Extended Data Fig. 1: Characterization of Lb^pro ubiquitin cleavage.

a, Representative raw spectrum of Lb^pro-treated Lys48-linked diubiquitin analysed by electrospray ionization MS. Two species arise owing to internal cleavage of ubiquitin after Arg74. One scan is shown from experiments performed in technical triplicate. b, After 24 h of Lb^pro treatment, diubiquitin was further supplemented with fresh Lb^pro and incubated for an additional 24 h. There are no changes in the intensities of ubiquitin bands, which suggests that Lb^pro products are stable. Lys27 diubiquitin in this panel and in Fig. 1a was generated chemically from synthetically produced ubiquitin and was refolded; this generates a variable fraction of substrate that cannot be hydrolysed by deubiquitinases (DUBs), leading to apparent lower activity due to incomplete hydrolysis.

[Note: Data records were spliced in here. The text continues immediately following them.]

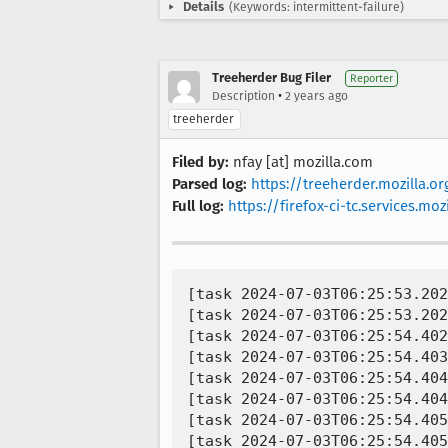
Details
(Keywords: intermittent-failure)
Treeherder Bug Filer
Reporter
•
Description
2 years ago
treeherder
Filed by:
nfay [at] mozilla.com
Parsed log:
https://treeherder.mozilla.
Full log:
https://firefox-ci-tc.services.
[task 2024-07-03T06:25:53.202Z] SUITE: mozilla.components.feature.qr.QrFeatureTest
[task 2024-07-03T06:25:53.202Z]   TEST: onPermissionsResult displays scanner only if permission granted
[task 2024-07-03T06:25:54.402Z]     ERROR: Failed to fetch maven artifact org.robolectric:android-all-instrumented:14-robolectric-10818077-i6
[task 2024-07-03T06:25:54.403Z]     java.util.concurrent.ExecutionException: java.net.SocketException: Connection reset
[task 2024-07-03T06:25:54.404Z]     at com.google.common.util.concurrent.AbstractFuture.getDoneValue(AbstractFuture.java:588)
[task 2024-07-03T06:25:54.404Z]     at com.google.common.util.concurrent.AbstractFuture.get(AbstractFuture.java:567)
[task 2024-07-03T06:25:54.405Z]     at com.google.common.util.concurrent.AbstractFuture$TrustedFuture.get(AbstractFuture.java:113)
[task 2024-07-03T06:25:54.405Z]     at org.robolectric.internal.dependency.MavenArtifactFetcher.fetchArtifact(MavenArtifactFetcher.java:121)
[task 2024-07-03T06:25:54.406Z]     at org.robolectric.internal.dependency.MavenDependencyResolver.lambda$getLocalArtifactUrls$0(MavenDependencyResolver.java:93)
[task 2024-07-03T06:25:54.406Z]     at org.robolectric.internal.dependency.MavenDependencyResolver.whileLocked(MavenDependencyResolver.java:113)
[task 2024-07-03T06:25:54.407Z]     at org.robolectric.internal.dependency.MavenDependencyResolver.getLocalArtifactUrls(MavenDependencyResolver.java:88)
[task 2024-07-03T06:25:54.408Z]     at org.robolectric.internal.dependency.MavenDependencyResolver.getLocalArtifactUrls(MavenDependencyResolver.java:78)
[task 2024-07-03T06:25:54.409Z]     at org.robolectric.internal.dependency.MavenDependencyResolver.getLocalArtifactUrl(MavenDependencyResolver.java:129)
[task 2024-07-03T06:25:54.410Z]     at org.robolectric.plugins.LegacyDependencyResolver.getLocalArtifactUrl(LegacyDependencyResolver.java:95)
[task 2024-07-03T06:25:54.410Z]     at org.robolectric.plugins.DefaultSdkProvider$DefaultSdk.getJarPath(DefaultSdkProvider.java:143)
[task 2024-07-03T06:25:54.411Z]     at org.robolectric.internal.AndroidSandbox$SdkSandboxClassLoader.<init>(AndroidSandbox.java:128)
[task 2024-07-03T06:25:54.411Z]     at java.base/jdk.internal.reflect.NativeConstructorAccessorImpl.newInstance0(Native Method)
[task 2024-07-03T06:25:54.412Z]     at java.base/jdk.internal.reflect.NativeConstructorAccessorImpl.newInstance(NativeConstructorAccessorImpl.java:77)
[task 2024-07-03T06:25:54.412Z]     at java.base/jdk.internal.reflect.DelegatingConstructorAccessorImpl.newInstance(DelegatingConstructorAccessorImpl.java:45)
[task 2024-07-03T06:25:54.413Z]     at java.base/java.lang.reflect.Constructor.newInstanceWithCaller(Constructor.java:499)
[task 2024-07-03T06:25:54.416Z]     at java.base/java.lang.reflect.Constructor.newInstance(Constructor.java:480)
[task 2024-07-03T06:25:54.417Z]     at org.robolectric.util.inject.Injector.inject(Injector.java:250)
[task 2024-07-03T06:25:54.417Z]     at org.robolectric.util.inject.Injector.lambda$memoized$1(Injector.java:232)
[task 2024-07-03T06:25:54.417Z]     at org.robolectric.util.inject.Injector$MemoizingProvider.get(Injector.java:498)
[task 2024-07-03T06:25:54.418Z]     at org.robolectric.util.inject.Injector.getInstanceInternal(Injector.java:224)
[task 2024-07-03T06:25:54.419Z]     at org.robolectric.util.inject.Injector.resolveDependencies(Injector.java:296)
[task 2024-07-03T06:25:54.419Z]     at org.robolectric.util.inject.Injector.inject(Injector.java:248)
[task 2024-07-03T06:25:54.420Z]     at org.robolectric.util.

Diubiquitin cleavage assays were performed independently in duplicate. c, Model of ubiquitin cleavage by Lb^pro. Ubiquitin (green) was modelled on the basis of the crystal structure of Lb^pro (blue) bound to the C-terminal domain of ISG15 (PDB: 6FFA¹⁹). A close-up view shows the C terminus of ubiquitin placed across the active site, enabling cleavage between Arg74 and Gly75.